▸ Exercise data:
################
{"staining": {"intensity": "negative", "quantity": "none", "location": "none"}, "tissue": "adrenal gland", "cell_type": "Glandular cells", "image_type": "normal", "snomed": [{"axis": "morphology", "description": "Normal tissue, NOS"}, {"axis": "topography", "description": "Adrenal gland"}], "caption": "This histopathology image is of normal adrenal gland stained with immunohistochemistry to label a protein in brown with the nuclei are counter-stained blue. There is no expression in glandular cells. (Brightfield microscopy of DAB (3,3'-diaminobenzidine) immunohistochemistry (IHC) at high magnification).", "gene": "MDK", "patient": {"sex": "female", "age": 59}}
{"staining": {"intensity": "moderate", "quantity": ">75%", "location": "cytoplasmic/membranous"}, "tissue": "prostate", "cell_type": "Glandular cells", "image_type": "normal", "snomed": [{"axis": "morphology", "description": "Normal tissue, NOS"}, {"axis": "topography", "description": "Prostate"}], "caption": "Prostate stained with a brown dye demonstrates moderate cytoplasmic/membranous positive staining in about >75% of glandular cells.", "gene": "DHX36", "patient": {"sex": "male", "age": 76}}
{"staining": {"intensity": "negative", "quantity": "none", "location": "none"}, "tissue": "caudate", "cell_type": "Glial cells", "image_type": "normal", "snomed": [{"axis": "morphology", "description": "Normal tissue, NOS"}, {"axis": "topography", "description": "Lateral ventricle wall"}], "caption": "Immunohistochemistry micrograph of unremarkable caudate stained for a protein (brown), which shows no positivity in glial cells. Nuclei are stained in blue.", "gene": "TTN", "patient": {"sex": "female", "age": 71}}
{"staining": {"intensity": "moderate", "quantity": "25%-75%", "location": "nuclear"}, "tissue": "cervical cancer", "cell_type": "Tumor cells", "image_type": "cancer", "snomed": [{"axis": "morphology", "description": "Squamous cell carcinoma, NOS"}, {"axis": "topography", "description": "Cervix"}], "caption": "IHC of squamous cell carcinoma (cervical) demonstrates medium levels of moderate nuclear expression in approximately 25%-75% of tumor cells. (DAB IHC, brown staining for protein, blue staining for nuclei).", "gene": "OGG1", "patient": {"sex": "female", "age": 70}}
################
▸ Task to complete:
Starting at the line with "micrograph of unremarkable", copy every line down to the last one above, exactly as written and with nothing else.

▸ Task answer:
{"staining": {"intensity": "negative", "quantity": "none", "location": "none"}, "tissue": "caudate", "cell_type": "Glial cells", "image_type": "normal", "snomed": [{"axis": "morphology", "description": "Normal tissue, NOS"}, {"axis": "topography", "description": "Lateral ventricle wall"}], "caption": "Immunohistochemistry micrograph of unremarkable caudate stained for a protein (brown), which shows no positivity in glial cells. Nuclei are stained in blue.", "gene": "TTN", "patient": {"sex": "female", "age": 71}}
{"staining": {"intensity": "moderate", "quantity": "25%-75%", "location": "nuclear"}, "tissue": "cervical cancer", "cell_type": "Tumor cells", "image_type": "cancer", "snomed": [{"axis": "morphology", "description": "Squamous cell carcinoma, NOS"}, {"axis": "topography", "description": "Cervix"}], "caption": "IHC of squamous cell carcinoma (cervical) demonstrates medium levels of moderate nuclear expression in approximately 25%-75% of tumor cells. (DAB IHC, brown staining for protein, blue staining for nuclei).", "gene": "OGG1", "patient": {"sex": "female", "age": 70}}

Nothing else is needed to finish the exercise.